Regina was buried in the same cemetery. Six years after the break with Kierkegaard, she married and eventually accompanied her husband to the West Indies. Regina returned to Denmark after Kierkegaard’s death and lived until 1904. It is said that in her very old age she sometimes introduced herself to visitors as “Mrs. Kierkegaard.” With the departure of our airport train looming, there was only time for a hurried search. Not fifty meters away we found her grave.

Our trip took place three weeks into our course, and it inspired everything that followed. I have taught this course often before, but this year was different. Enthusiasm for Kierkegaard’s writings marked the students’ essays and class discussions. We were no longer talking about some remote nineteenth-century thinker, but about “Søren,” whose path they had literally followed.

I could say many things about the educational depth this trip added to the course, but I think one of the students summed it up best:

“Existentialism is clearly a philosophy that values living by the choices one makes, but also about actually experiencing these choices as you make them.
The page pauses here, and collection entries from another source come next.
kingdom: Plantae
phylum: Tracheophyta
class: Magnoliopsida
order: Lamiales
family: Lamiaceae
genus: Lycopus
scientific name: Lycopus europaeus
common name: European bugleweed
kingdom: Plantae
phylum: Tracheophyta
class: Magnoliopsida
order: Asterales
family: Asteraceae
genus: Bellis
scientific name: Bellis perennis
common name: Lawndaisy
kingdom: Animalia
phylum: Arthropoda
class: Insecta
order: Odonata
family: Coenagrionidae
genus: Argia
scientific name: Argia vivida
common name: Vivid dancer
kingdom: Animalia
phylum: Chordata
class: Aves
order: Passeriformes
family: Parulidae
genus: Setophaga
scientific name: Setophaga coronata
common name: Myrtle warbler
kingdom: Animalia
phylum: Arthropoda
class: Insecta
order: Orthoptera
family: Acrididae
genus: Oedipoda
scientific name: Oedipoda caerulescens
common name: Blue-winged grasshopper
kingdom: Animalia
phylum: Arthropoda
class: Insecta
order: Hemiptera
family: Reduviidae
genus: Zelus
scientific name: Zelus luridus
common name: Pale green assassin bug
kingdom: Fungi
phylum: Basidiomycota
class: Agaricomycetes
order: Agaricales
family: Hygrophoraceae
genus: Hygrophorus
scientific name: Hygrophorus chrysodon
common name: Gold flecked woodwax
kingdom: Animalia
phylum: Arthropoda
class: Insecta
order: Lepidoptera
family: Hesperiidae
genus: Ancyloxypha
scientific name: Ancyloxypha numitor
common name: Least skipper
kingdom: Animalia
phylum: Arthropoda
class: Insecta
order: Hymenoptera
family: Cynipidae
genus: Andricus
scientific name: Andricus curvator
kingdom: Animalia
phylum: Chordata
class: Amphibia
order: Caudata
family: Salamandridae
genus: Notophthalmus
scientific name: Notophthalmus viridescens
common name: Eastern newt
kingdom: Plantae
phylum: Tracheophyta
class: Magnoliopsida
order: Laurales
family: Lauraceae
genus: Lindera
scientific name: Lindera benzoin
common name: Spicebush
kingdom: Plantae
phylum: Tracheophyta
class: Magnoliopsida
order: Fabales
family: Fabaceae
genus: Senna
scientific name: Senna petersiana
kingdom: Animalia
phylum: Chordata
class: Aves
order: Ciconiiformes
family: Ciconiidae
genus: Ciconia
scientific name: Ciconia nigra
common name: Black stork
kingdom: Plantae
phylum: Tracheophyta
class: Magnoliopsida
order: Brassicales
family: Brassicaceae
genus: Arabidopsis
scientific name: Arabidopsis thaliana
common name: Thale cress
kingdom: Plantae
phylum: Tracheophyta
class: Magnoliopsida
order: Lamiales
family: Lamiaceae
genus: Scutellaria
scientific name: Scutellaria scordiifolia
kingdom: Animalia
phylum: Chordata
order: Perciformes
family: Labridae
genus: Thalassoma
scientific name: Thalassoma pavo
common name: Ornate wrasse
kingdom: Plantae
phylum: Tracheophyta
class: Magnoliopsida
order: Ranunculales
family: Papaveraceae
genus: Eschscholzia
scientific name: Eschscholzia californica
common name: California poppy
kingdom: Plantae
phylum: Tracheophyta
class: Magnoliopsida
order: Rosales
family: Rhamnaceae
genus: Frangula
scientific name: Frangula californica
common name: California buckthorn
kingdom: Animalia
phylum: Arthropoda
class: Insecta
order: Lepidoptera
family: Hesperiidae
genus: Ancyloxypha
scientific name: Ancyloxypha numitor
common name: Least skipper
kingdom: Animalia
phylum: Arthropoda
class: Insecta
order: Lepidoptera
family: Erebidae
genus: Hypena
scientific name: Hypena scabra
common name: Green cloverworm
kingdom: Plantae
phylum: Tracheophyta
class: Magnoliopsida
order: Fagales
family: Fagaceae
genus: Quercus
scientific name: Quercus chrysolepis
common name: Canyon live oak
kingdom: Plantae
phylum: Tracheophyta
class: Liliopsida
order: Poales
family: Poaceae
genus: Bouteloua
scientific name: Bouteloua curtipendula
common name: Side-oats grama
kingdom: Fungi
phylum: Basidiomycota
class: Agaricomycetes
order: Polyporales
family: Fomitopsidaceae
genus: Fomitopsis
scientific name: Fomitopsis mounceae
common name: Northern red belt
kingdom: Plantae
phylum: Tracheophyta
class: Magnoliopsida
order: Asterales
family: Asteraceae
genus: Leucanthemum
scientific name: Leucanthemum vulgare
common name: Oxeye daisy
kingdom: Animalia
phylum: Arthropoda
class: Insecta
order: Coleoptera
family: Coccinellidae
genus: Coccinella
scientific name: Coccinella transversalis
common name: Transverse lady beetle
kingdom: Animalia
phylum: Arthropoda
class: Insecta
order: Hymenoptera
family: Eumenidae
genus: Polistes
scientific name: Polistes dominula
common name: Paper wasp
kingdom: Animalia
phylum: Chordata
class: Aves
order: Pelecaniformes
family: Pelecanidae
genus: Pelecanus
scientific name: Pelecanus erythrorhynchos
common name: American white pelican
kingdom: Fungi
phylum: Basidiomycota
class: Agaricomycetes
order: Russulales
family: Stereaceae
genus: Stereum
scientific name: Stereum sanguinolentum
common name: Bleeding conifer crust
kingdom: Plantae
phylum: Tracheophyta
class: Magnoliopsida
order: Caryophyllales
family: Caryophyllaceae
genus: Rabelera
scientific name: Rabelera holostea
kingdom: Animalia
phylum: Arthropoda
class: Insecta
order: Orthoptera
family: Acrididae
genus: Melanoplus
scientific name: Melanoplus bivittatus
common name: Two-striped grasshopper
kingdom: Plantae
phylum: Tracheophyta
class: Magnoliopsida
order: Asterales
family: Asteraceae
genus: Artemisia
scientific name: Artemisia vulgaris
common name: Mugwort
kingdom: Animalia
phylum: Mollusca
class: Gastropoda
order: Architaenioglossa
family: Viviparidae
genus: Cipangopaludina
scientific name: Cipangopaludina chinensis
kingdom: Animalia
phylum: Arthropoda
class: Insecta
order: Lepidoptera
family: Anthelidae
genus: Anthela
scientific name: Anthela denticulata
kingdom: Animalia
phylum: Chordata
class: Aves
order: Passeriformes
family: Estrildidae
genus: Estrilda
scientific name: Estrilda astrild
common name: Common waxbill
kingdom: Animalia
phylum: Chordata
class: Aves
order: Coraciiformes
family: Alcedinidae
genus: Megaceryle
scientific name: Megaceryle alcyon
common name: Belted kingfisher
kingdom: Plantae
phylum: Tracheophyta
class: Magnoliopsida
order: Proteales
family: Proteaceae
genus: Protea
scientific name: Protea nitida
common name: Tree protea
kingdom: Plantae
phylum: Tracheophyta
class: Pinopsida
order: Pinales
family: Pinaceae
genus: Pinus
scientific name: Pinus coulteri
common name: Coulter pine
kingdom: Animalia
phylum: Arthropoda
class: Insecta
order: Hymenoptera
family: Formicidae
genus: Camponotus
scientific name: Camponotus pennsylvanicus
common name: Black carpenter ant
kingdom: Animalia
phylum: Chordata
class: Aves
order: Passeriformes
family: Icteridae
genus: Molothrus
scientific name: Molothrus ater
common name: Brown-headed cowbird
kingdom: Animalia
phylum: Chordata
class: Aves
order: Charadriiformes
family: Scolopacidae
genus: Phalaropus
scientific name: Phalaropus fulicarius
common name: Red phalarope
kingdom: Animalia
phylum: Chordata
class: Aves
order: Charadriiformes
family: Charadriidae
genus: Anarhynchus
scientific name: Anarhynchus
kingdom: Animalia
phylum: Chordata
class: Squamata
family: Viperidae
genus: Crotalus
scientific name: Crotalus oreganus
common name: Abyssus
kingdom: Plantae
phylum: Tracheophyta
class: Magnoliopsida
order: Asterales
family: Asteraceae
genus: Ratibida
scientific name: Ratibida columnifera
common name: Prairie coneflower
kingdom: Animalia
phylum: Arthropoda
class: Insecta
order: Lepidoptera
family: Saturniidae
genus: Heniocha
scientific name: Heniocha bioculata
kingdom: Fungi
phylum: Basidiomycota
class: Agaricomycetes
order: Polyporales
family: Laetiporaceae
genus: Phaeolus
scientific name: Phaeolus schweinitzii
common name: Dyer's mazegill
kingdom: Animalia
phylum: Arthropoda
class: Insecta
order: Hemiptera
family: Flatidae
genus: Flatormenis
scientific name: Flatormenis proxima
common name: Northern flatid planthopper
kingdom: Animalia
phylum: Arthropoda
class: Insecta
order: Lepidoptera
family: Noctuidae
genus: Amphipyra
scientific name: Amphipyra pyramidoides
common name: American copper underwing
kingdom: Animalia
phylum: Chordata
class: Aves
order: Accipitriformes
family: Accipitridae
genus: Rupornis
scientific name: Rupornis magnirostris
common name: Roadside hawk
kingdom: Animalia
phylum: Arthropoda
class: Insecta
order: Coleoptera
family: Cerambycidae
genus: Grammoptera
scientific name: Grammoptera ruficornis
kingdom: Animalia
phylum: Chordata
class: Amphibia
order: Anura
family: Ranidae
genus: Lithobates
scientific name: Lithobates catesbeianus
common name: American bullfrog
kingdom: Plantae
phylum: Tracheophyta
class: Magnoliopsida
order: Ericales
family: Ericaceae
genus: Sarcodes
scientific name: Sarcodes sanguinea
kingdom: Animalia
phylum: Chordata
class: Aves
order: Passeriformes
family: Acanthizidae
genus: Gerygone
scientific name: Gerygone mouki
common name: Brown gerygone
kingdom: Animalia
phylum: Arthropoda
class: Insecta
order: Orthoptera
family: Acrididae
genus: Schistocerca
By visiting Denmark, we saw just how profoundly Kierkegaard’s philosophy was impacted by his own life experiences. Yes, you could probably read about the impact of one on another in a book, but that’s not the same thing as seeing the interior of the Frue Kirke and imagining Regina and Søren exchanging glances. It’s not the same thing as standing on the Gillejeje coast and contemplating not only Kierkegaard’s ultimate truth, but also your own, personal ultimate truth.”